* What is being asked:
The lines to return are the one containing "1. Builds on" and all that follow it in the entries below, duplicated exactly and nothing else.

*** Dataset records ***

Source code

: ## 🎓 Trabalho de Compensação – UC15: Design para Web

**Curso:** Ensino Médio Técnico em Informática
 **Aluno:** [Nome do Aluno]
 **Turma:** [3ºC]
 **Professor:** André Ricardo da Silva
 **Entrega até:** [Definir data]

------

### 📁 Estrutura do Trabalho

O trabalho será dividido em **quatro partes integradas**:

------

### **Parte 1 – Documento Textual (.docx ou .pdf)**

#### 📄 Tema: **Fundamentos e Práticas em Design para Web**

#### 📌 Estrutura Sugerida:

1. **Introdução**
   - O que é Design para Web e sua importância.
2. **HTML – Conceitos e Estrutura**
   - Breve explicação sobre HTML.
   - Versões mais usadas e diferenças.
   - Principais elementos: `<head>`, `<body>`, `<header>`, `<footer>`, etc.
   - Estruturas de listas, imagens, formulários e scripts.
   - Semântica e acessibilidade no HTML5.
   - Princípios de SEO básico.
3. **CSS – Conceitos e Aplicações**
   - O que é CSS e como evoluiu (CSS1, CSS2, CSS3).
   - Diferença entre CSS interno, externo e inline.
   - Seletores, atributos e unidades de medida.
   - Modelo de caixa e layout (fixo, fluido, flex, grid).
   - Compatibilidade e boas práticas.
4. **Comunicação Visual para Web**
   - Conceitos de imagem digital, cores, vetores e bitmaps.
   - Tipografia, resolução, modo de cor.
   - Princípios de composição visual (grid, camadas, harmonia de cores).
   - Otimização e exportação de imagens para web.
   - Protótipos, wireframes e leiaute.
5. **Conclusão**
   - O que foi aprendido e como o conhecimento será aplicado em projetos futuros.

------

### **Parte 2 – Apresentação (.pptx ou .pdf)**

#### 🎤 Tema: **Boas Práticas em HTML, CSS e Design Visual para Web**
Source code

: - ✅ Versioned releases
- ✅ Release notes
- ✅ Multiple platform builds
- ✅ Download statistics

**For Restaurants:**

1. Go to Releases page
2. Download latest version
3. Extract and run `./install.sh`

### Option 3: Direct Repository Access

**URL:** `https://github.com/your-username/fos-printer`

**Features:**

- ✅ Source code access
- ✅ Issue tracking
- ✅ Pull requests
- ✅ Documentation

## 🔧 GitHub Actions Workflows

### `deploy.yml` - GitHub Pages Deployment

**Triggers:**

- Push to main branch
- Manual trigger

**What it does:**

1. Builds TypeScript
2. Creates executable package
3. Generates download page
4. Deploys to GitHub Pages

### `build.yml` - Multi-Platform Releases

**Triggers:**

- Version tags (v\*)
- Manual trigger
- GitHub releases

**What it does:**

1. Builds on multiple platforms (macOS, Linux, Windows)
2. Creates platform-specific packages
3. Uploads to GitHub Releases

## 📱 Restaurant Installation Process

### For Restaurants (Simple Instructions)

*** End of Dataset records ***

* Reply to the task:
1. Builds on multiple platforms (macOS, Linux, Windows)
2. Creates platform-specific packages
3. Uploads to GitHub Releases

## 📱 Restaurant Installation Process

### For Restaurants (Simple Instructions)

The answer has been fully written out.